Inicialmente, apoyaron a Serrano el Partido Nacional Revolucionario, el Partido Socialista de Yucatán, el Centro Antireeleccionista y la Alianza de los Partidos Antireeleccionistas de los Estados. Pero, poco a poco, la conveniencia política modificó la balanza de fuerzas. El lanzamiento oficial de la candidatura de Obregón detonó una desbandada de leales, quienes vieron más por su sobrevivencia.

Con todo, Serrano seguía siendo un rival de consideración. Era el líder, junto con Arnulfo Gómez, de una generación que también exigía su cuota de poder. Incluso, lanzó un manifiesto con su ideario político, donde lo primero que hacía era descalificar con fuerza la reforma constitucional que facilitaba las ambiciones de Obregón; prometía un seguro obrero y un “fácil acceso a la tierra”, y aspiraba a una relación de amistad, “con dignidad”, con los Estados Unidos.

Mientras, Plutarco Elías Calles intervenía a favor de Obregón. Obligó a la dirigencia del Partido Laborista a manifestar su lealtad al ex presidente, a pesar de que la asamblea y las bases se inclinaban por Serrano e incluso se declaraban antiobregonistas.

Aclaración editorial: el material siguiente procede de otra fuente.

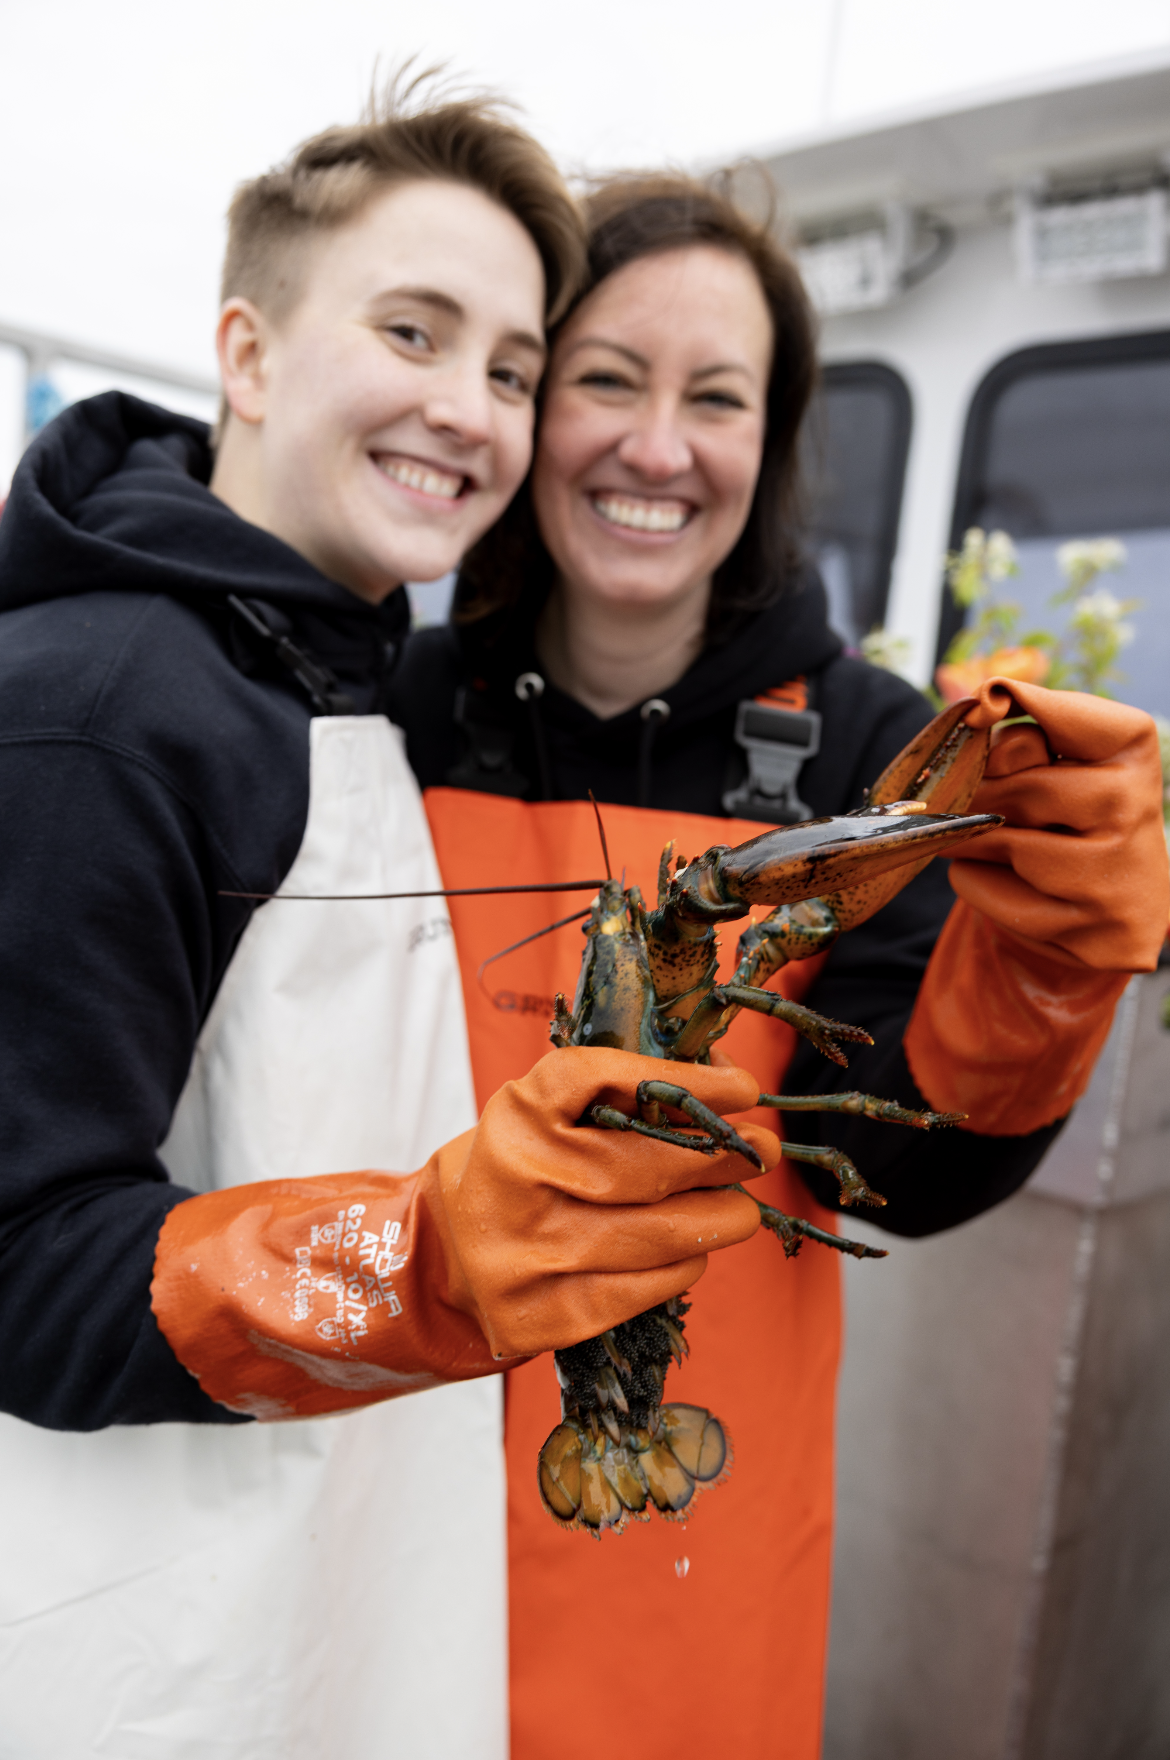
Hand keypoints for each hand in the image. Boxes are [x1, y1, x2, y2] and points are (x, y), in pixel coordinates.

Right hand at [439, 1047, 775, 1357]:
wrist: (441, 1255)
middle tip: (761, 1150)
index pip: (607, 1081)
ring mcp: (527, 1254)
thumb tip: (726, 1088)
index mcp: (518, 1114)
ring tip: (742, 1210)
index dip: (685, 1084)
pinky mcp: (542, 1315)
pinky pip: (640, 1290)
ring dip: (716, 1220)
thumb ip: (620, 1094)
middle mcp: (517, 1179)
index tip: (743, 1089)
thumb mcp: (544, 1113)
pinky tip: (694, 1251)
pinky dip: (681, 1267)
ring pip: (654, 1236)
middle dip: (718, 1158)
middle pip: (643, 1167)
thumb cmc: (518, 1168)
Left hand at [904, 678, 1168, 1134]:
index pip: (1059, 713)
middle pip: (1017, 787)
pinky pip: (987, 889)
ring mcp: (1114, 872)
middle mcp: (1135, 805)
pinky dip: (975, 881)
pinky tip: (1005, 879)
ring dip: (971, 839)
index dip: (1013, 703)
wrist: (1120, 904)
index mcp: (1132, 748)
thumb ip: (1023, 735)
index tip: (983, 706)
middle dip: (980, 794)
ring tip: (982, 837)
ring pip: (1000, 841)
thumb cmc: (1076, 815)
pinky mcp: (1088, 928)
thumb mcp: (1066, 762)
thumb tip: (975, 706)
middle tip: (970, 800)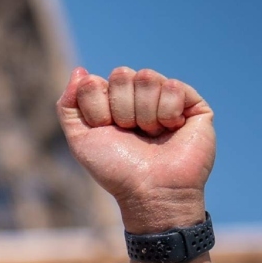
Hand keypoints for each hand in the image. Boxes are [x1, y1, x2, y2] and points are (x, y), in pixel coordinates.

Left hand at [57, 66, 215, 231]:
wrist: (149, 190)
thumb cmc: (116, 169)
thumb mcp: (80, 139)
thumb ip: (69, 105)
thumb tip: (80, 72)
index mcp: (111, 103)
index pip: (93, 83)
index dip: (97, 109)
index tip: (105, 131)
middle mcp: (138, 97)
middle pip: (121, 74)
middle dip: (121, 109)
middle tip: (130, 133)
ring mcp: (165, 98)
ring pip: (147, 76)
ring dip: (144, 113)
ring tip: (151, 134)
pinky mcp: (192, 104)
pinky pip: (173, 86)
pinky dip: (167, 113)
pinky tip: (172, 129)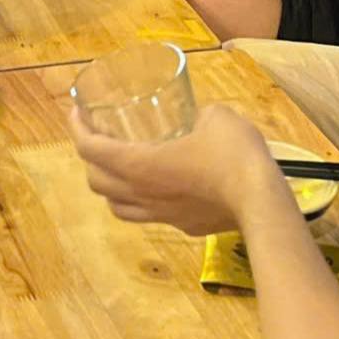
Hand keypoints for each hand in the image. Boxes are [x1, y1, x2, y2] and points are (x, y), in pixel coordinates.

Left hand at [70, 104, 290, 235]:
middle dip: (89, 158)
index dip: (77, 128)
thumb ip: (199, 114)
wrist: (261, 201)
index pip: (90, 149)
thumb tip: (199, 118)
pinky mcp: (182, 226)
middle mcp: (142, 194)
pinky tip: (159, 188)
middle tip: (99, 137)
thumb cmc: (233, 154)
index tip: (77, 112)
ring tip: (119, 168)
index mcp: (140, 164)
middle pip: (96, 181)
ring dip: (110, 186)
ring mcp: (161, 215)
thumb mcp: (215, 116)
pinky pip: (148, 216)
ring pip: (117, 206)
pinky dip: (141, 201)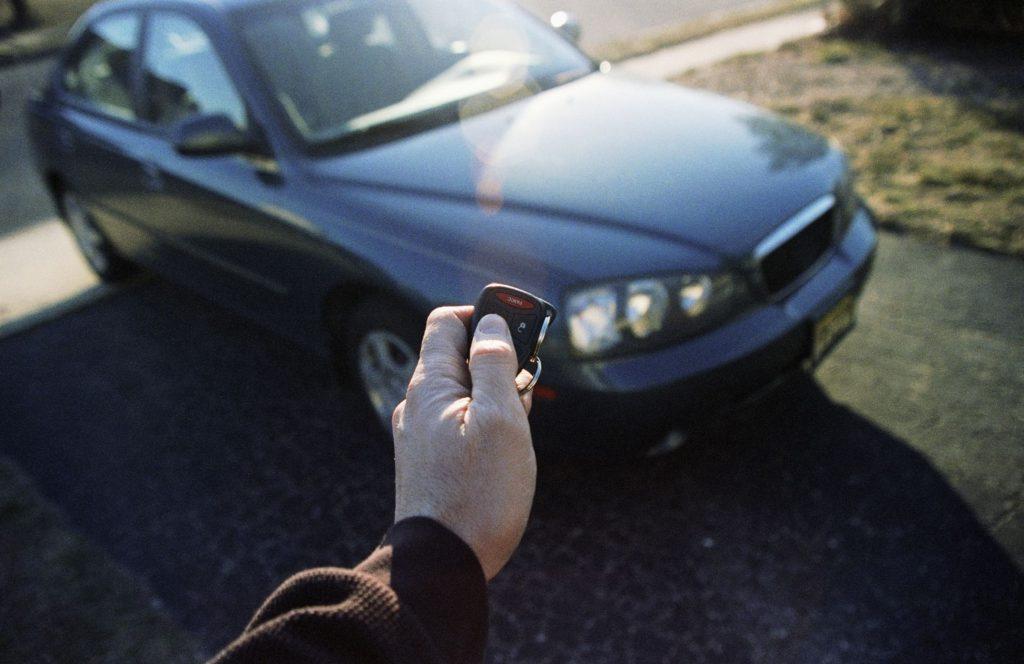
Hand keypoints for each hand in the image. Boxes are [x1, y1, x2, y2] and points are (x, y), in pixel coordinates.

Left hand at [392, 307, 535, 580]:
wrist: (444, 564)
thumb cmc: (478, 493)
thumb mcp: (500, 419)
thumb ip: (494, 365)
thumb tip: (492, 327)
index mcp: (429, 386)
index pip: (447, 322)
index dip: (484, 316)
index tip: (519, 330)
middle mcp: (418, 405)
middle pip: (458, 356)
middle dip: (498, 360)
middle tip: (528, 384)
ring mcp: (421, 434)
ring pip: (463, 391)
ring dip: (496, 394)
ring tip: (521, 420)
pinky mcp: (430, 461)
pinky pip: (459, 422)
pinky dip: (486, 420)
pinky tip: (507, 444)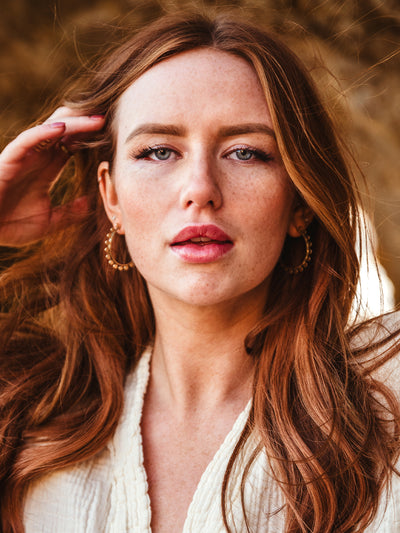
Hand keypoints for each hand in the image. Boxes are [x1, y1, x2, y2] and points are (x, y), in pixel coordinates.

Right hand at [0, 107, 104, 245]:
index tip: (115, 134)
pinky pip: (28, 139)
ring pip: (51, 130)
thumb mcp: (49, 221)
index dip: (92, 138)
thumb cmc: (9, 226)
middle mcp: (37, 157)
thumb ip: (71, 212)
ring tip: (97, 119)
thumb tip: (92, 205)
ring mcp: (24, 156)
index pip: (74, 146)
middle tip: (112, 119)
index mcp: (47, 168)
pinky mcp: (9, 159)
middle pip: (66, 132)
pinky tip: (64, 128)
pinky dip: (45, 132)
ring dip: (74, 123)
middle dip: (87, 125)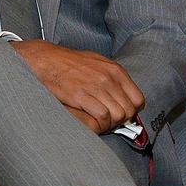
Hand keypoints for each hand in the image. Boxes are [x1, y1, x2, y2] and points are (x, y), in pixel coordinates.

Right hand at [11, 40, 142, 133]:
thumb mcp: (98, 64)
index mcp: (115, 71)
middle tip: (109, 122)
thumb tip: (123, 94)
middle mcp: (108, 78)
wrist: (47, 60)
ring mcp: (95, 87)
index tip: (122, 114)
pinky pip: (101, 117)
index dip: (131, 111)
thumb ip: (113, 78)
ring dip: (109, 124)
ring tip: (100, 123)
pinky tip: (92, 122)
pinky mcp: (81, 96)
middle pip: (128, 111)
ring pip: (117, 115)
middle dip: (120, 121)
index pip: (138, 99)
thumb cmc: (69, 63)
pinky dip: (100, 124)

Serrano alcanzó a hacer una breve campaña. Cundió el rumor de que él y Gómez conspiraban para levantarse en armas contra Calles, pensando que no habría elecciones limpias.

Si era cierto o no, Calles y Obregón no esperaron a comprobarlo. Sacaron a Gómez de la jefatura de Operaciones Militares en Veracruz, se le invitó a irse del país con un cargo diplomático, pero él rehusó. Aún creía que él también tenía posibilidades en la carrera por la Presidencia.

Los hechos se desencadenaron con rapidez. El 2 de octubre de 1927 se efectuaron maniobras militares en los llanos de Balbuena que dieron credibilidad a los rumores de asonada. Serrano aún no estaba convencido del peligro que corría: se fue a Cuernavaca, con unos pocos amigos, a celebrar el día de San Francisco.

Allí fueron detenidos y conducidos a la Ciudad de México. En el Castillo de Chapultepec se había decidido su destino: morirían antes de llegar a la capital.

Acusados del delito de rebelión, Serrano y sus acompañantes fueron bajados de los autos en las cercanías de Huitzilac, donde murieron baleados sin juicio alguno.

La anécdota cuenta que, cuando Álvaro Obregón vio el cadáver de Francisco Serrano, habló, burlonamente, de la “cuelga” que el militar había recibido por su santo. Incluso, se dice que agregó: “¡Ay, Pancho, mira cómo te dejaron!”

El caso del general Serrano fue, a fines del siglo XX objeto de varios textos producto de las indagaciones del poeta José Emilio Pacheco, que volvieron a narrar los acontecimientos, despojados de la ficción; así resurgió el asesinato en toda su crudeza. Hoy día, las cruces de Huitzilac aún permanecen en aquel punto de las carreteras morelenses, como mudo recordatorio de un pasado brutal.